::: Provided entries

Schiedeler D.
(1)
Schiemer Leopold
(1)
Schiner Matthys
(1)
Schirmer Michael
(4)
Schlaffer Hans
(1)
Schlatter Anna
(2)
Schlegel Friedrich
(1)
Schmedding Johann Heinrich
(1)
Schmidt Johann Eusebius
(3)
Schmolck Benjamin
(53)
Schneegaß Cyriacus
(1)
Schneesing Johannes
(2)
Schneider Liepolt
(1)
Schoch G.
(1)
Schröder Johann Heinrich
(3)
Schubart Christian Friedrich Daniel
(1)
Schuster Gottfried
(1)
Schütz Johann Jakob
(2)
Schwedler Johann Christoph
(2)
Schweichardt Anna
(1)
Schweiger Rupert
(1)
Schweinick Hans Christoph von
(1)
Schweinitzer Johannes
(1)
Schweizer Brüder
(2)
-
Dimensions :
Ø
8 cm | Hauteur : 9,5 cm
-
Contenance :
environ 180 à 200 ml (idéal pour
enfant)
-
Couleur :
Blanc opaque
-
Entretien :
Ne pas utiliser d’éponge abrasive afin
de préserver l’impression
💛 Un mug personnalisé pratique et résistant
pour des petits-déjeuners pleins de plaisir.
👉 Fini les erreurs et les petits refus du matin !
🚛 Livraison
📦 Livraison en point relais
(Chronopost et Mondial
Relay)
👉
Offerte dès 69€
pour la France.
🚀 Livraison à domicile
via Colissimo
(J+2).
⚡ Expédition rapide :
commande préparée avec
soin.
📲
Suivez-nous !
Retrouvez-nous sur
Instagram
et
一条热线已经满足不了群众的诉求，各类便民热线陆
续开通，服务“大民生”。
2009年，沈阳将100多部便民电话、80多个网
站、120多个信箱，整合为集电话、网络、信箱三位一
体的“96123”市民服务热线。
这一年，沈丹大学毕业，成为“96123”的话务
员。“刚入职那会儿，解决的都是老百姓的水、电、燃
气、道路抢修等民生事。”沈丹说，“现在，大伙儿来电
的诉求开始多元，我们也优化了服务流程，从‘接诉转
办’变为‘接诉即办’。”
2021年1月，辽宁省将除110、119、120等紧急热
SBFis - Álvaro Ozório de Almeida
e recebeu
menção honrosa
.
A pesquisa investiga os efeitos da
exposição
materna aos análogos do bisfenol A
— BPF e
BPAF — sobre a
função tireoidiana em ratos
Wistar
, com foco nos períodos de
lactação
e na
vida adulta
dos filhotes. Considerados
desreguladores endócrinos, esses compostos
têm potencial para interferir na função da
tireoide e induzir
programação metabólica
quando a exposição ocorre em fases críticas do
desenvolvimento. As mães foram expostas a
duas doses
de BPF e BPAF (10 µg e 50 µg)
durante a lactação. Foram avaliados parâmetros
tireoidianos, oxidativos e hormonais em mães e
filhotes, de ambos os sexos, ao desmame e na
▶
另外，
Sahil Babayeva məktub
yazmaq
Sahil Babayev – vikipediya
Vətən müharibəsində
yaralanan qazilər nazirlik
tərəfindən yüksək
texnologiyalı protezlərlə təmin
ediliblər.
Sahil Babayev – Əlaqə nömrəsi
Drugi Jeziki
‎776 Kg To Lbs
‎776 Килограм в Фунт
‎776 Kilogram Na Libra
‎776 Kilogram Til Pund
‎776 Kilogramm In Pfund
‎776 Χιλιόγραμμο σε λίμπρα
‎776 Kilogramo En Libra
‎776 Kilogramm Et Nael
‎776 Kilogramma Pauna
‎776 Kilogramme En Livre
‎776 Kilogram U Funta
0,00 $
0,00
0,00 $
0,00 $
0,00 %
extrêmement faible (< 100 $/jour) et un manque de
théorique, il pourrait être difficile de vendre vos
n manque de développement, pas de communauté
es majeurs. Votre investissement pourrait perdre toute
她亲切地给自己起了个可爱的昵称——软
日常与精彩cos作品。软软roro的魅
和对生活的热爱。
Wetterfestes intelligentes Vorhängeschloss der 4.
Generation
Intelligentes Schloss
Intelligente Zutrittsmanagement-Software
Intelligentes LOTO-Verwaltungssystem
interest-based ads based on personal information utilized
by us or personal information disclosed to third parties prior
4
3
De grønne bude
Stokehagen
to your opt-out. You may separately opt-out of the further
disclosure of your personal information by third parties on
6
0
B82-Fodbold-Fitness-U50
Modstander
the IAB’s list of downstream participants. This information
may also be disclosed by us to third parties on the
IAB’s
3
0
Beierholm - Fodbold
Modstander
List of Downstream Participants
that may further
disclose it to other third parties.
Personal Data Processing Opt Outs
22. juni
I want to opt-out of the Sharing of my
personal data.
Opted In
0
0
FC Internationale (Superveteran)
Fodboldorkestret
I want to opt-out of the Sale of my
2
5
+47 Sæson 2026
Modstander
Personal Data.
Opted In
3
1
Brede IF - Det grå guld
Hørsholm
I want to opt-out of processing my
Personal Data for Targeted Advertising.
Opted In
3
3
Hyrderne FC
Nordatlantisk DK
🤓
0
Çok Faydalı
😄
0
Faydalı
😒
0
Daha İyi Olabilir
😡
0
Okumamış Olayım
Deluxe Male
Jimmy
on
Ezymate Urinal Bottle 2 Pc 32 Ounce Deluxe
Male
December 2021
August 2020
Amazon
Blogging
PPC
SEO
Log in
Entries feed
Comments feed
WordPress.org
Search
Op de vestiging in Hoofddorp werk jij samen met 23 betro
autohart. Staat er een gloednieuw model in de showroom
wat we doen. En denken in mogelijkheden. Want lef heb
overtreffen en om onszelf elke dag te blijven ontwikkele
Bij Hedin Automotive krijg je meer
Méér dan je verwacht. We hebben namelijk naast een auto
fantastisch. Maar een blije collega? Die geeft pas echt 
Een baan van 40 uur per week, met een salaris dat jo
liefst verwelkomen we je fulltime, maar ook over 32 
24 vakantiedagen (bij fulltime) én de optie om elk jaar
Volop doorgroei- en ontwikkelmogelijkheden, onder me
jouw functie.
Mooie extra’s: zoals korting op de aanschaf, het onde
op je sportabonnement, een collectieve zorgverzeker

::::::

What you need to do →
With the line containing "tireoidianos, oxidativos e" as the last one, please set down exactly the lines of the records above from their very first line, and nothing more.

Reply →
Schiedeler D.
(1)
Schiemer Leopold
(1)
Schiner Matthys
(1)
Schirmer Michael
(4)
Schlaffer Hans
(1)
Schlatter Anna
(2)
Schlegel Friedrich
(1)
Schmedding Johann Heinrich
(1)
Schmidt Johann Eusebius
(3)
Schmolck Benjamin
(53)
Schneegaß Cyriacus
(1)
Schneesing Johannes
(2)
Schneider Liepolt
(1)
Schoch G.
(1)
Schröder Johann Heinrich
(3)
Schubart Christian Friedrich Daniel
(1)
Schuster Gottfried
(1)
Schütz Johann Jakob
(2)
Schwedler Johann Christoph
(2)
Schweichardt Anna
(1)
Schweiger Rupert
(1)
Schweinick Hans Christoph von
(1)
Schweinitzer Johannes
(1)
Schweizer Brüder
(2)
-
Dimensions :
Ø
8 cm | Hauteur : 9,5 cm
-
Contenance :
environ 180 à 200 ml (idéal pour
enfant)
-
Couleur :
Blanc opaque
-
Entretien :
Ne pas utiliser d’éponge abrasive afin
de préserver l’impression
💛 Un mug personnalisé pratique et résistant
pour des petits-déjeuners pleins de plaisir.
👉 Fini les erreurs et les petits refus du matin !
🚛 Livraison
📦 Livraison en point relais
(Chronopost et Mondial
Relay)
👉
Offerte dès 69€
pour la France.
🚀 Livraison à domicile
via Colissimo
(J+2).
⚡ Expédition rapide :
commande préparée avec
soin.
📲
Suivez-nous !
Retrouvez-nous sur
Instagram
et
一条热线已经满足不了群众的诉求，各类便民热线陆
续开通，服务“大民生”。
2009年，沈阳将100多部便民电话、80多个网
站、120多个信箱，整合为集电话、网络、信箱三位一
体的“96123”市民服务热线。
这一年，沈丹大学毕业，成为“96123”的话务
员。“刚入职那会儿，解决的都是老百姓的水、电、燃
气、道路抢修等民生事。”沈丹说，“现在，大伙儿来电
的诉求开始多元，我们也优化了服务流程，从‘接诉转
办’变为‘接诉即办’。”
2021年1月，辽宁省将除110、119、120等紧急热
SBFis - Álvaro Ozório de Almeida
e recebeu
menção honrosa
.
A pesquisa investiga os efeitos da
exposição
materna aos análogos do bisfenol A
— BPF e
BPAF — sobre a
função tireoidiana em ratos
Wistar
, com foco nos períodos de
lactação
e na
vida adulta
dos filhotes. Considerados
desreguladores endócrinos, esses compostos
têm potencial para interferir na função da
tireoide e induzir
programação metabólica
quando a exposição ocorre em fases críticas do
desenvolvimento. As mães foram expostas a
duas doses
de BPF e BPAF (10 µg e 50 µg)
durante a lactação. Foram avaliados parâmetros
tireoidianos, oxidativos e hormonais em mães e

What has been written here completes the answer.